Problem set:
- a) Decide whether each statement below agrees with the passage about reading the X-Men, answering yes or no and quoting the deciding words: (i) the writer says the X-Men stories were not escapist fiction; (ii) the writer found the team's successes easier to identify with than its setbacks; (iii) the writer struggled to get fellow executive board members in the same room.
- b) Carry on the passage about reading the X-Men, picking up after its final sentence.

Text block:
Back then, I was falling too deeply into metaphors, dealing with my life by partitioning it into more manageable fictional pieces. I could cry for Betty Banner because I couldn’t enunciate my own pain. I could understand X-Men problems and didn’t always think about how they weren’t such a stretch from my own seemingly endless inability to get my fellow executive board members in the same room or to make people keep their phones on when on-call for hotline duty. I wonder now if they were doing the same thing, relaxing with the X-Men in the same way we’d decompress with each other, with people who understand and care. It wasn’t escapist fiction, because even the happy “endings” are never satisfying or complete, but it was certainly encouraging to see the successes the team has, though it was easier (at least for me) to identify with the setbacks.

Information given:

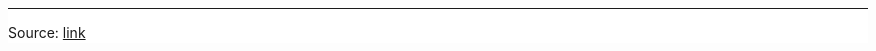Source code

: * * *

[^1]: \[4\] of the Statement of Claim and \[4\] of the Defence.

[^2]: \[3\] of the Statement of Claim and \[4\] of the Defence.

[^3]: \[5\] of the Statement of Claim.

[^4]: \[5\] of the Defence.

[^5]: \[6\] of the Statement of Claim.

[^6]: \[7\] of the Statement of Claim.

[^7]: \[7\] of the Statement of Claim.

[^8]: \[8\] of the Statement of Claim.

[^9]: \[6\] of the Defence.

[^10]: \[9\] of the Statement of Claim.

[^11]: \[10\] of the Statement of Claim.

[^12]: From March 2009 to March 2015.

[^13]: \[11\] of the Statement of Claim.

[^14]: \[4\] of the “Defendant’s Skeletal Submissions on Preliminary Point of Law”.

[^15]: (Cap 353, 2009 Rev Ed).

[^16]: \[4(e)(iii)\] of the Plaintiff’s Reply.

[^17]: \[11\] of the Defendant’s Opening Statement.

[^18]: \[3\]-\[4\] and \[8\]-11\] of the Defendant’s Opening Statement. See also \[8\]-\[9\] of the “Defendant’s Skeletal Submissions on Preliminary Point of Law”.

[^19]: (Cap 322, R 5, 2006 Rev Ed).

[^20]: (Cap 321, 2007 Rev Ed).

[^21]: Part VIII of the Act comprises ss 68 to s 79A (which has since been repealed).

[^22]: \[3\]-\[5\] of the “Defendant’s Further Skeletal Submissions on Preliminary Point of Law”.

[^23]: \[7\]-\[8\] of the “Defendant’s Skeletal Submissions on Preliminary Point of Law”.

[^24]: See \[9\] above.

[^25]: See \[9\] above.

[^26]: See \[9\] above.

[^27]: _TDT v TDS and another appeal and another matter_ <span class="citation">\[2016\] 4 SLR 145</span> at \[102\]-\[117\].

[^28]: See \[9\] above.


Source: [link](https://www.lawnet.sg:443/lawnet/web/lawnet/free-resources?p_p_id=freeresources_WAR_lawnet3baseportlet&p_p_lifecycle=1&p_p_state=normal&p_p_mode=view&_freeresources_WAR_lawnet3baseportlet_action=openContentPage&_freeresources_WAR_lawnet3baseportlet_docId=%2FJudgment%2F23343-SSP.xml)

Solved tasks:
- a)
(i) Yes: "It wasn’t escapist fiction"
(ii) No: "it was easier (at least for me) to identify with the setbacks"
(iii) Yes: "my own seemingly endless inability to get my fellow executive board members in the same room"

- b)
In talking about geek pride and alienated teenagers, maybe I didn’t stress enough the power of hope, that no matter how different from “normal” you may feel, you can, through much effort, be a profitable member of a society you shape. Part of the continuing theme of the X-books, as I read them, has been an effort to get the reader to identify with the X-Men, but not without recognizing the humanity and integrity of the groups with whom they have conflict. As someone who spent a lot of time working toward a little legacy of change on the campus, I’d be encouraged to think this was something incoming freshmen were thinking about, issues of mutual respect and philosophy of leadership and responsibility and modes of social change. If you can get that from X-Men, that’s as good a place as any.